第38章 “またね” ※
できることなら、このまま溶け合ってひとつになってしまいたい。
あなたが私で私があなたになれば、離れる必要なんてなくなる。命の終わりだって一緒に迎えられる。
一生、どちらかが取り残されることのない人生は、どんなに幸せだろう。
けれど、そんなことは不可能だと分かっている。
分かっているからせめて、〝あなた〟を余すことなく注いでほしい。
リヴァイは吃驚したあと眉を顰めた。
エマが求めているのは、今まで自らが避けてきた行為だ。
孕ませて、一生その命を守れるかと聞かれたら、胸を張ってイエスとは答えられないから。
その強さゆえ〝死〟から最も遠い男だと言われていても、そんなものは当てにならない。
腐っても調査兵なのだ。死のリスクは壁内で暮らす者より格段に上がる。
無責任なことはしたくなかったのだ。
例え同意の上だったとしても、自分が死ねば愛する家族を守れないどころか、下手をしたら実母と自分のような人生を歩ませてしまうかもしれない。

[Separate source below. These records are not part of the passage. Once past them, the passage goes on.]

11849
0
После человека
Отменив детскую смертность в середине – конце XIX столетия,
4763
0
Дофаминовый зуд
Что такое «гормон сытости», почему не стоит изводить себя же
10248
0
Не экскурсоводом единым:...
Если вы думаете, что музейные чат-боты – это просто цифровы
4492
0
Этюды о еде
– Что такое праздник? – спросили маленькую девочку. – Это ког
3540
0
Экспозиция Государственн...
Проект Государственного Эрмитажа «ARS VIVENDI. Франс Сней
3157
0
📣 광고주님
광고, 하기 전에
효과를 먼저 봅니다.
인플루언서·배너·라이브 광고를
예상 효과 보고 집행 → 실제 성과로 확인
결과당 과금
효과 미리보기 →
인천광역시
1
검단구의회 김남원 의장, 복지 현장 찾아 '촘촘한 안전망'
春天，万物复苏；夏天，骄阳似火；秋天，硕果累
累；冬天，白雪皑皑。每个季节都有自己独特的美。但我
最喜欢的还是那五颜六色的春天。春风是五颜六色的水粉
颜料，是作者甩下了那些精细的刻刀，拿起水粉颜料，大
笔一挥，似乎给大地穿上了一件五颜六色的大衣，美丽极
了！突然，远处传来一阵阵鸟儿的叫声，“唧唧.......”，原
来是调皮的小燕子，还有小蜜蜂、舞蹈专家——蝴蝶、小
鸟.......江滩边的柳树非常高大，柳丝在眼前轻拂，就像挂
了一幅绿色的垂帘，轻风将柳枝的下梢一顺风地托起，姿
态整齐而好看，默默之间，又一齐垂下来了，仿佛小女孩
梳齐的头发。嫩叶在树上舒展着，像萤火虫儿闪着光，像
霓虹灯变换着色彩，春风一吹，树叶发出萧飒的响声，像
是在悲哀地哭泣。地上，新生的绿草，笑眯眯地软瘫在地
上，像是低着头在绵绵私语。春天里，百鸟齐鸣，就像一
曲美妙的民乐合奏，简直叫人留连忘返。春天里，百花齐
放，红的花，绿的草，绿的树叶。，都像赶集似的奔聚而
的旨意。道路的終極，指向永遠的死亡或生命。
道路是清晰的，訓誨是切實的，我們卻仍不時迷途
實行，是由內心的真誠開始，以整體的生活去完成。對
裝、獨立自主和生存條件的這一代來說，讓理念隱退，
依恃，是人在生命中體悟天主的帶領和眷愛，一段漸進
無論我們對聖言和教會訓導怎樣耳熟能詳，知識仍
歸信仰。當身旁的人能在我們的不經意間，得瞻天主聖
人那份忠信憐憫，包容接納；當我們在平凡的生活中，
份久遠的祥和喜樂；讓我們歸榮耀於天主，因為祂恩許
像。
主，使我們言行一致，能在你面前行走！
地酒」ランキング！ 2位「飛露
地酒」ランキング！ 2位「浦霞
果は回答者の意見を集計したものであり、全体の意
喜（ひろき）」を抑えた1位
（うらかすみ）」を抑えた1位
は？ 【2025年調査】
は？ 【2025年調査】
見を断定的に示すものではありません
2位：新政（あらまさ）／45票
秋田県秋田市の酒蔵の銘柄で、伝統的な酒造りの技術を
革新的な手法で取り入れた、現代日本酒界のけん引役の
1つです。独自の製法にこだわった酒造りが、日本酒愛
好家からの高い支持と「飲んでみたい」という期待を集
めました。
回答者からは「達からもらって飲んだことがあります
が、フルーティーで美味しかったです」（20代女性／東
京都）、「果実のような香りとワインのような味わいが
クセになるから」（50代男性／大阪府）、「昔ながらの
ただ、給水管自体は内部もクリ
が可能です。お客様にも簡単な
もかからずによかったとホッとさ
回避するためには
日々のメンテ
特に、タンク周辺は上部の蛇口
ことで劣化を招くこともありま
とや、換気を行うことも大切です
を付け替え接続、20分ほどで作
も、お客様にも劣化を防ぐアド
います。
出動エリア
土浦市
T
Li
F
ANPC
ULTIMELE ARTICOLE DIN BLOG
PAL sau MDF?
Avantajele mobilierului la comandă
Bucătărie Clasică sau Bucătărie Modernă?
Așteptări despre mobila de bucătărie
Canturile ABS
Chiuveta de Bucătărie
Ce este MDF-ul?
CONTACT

大切だからこそ、傷つけるかもしれない道は選びたくない。
ただそれだけだった。
だが、目の前の瞳は揺るがなかった。
「……いいのか」
リヴァイはその瞳をじっと見据え、はっきりした口調で問う。
エマの答えはやはり〝イエス〟だった。
「万が一があったらどうする…俺はお前を守ることさえも」
「万が一が起きてほしい、と思う私は馬鹿ですか?」
自虐的な笑みを湛えながら被せたエマに、
リヴァイは再び目を見開いた。
エマは少し照れながら、そして優しく微笑みながら続ける。
「軽く考えすぎですか?…でももし授かったら、私は幸せだと思える自信がある。
それに、きっとずっと、リヴァイさんのことを忘れないでいられる。…あれ…でもこれじゃあ私だけが幸せみたいな……やだ、独りよがり言ってるだけですね…ごめんなさい。
もちろん、リヴァイさんと一緒に生きていければ何より嬉しいんですけど、でも…」
「エマ」
一人で喋って困まり顔をするエマを、リヴァイは呼んだ。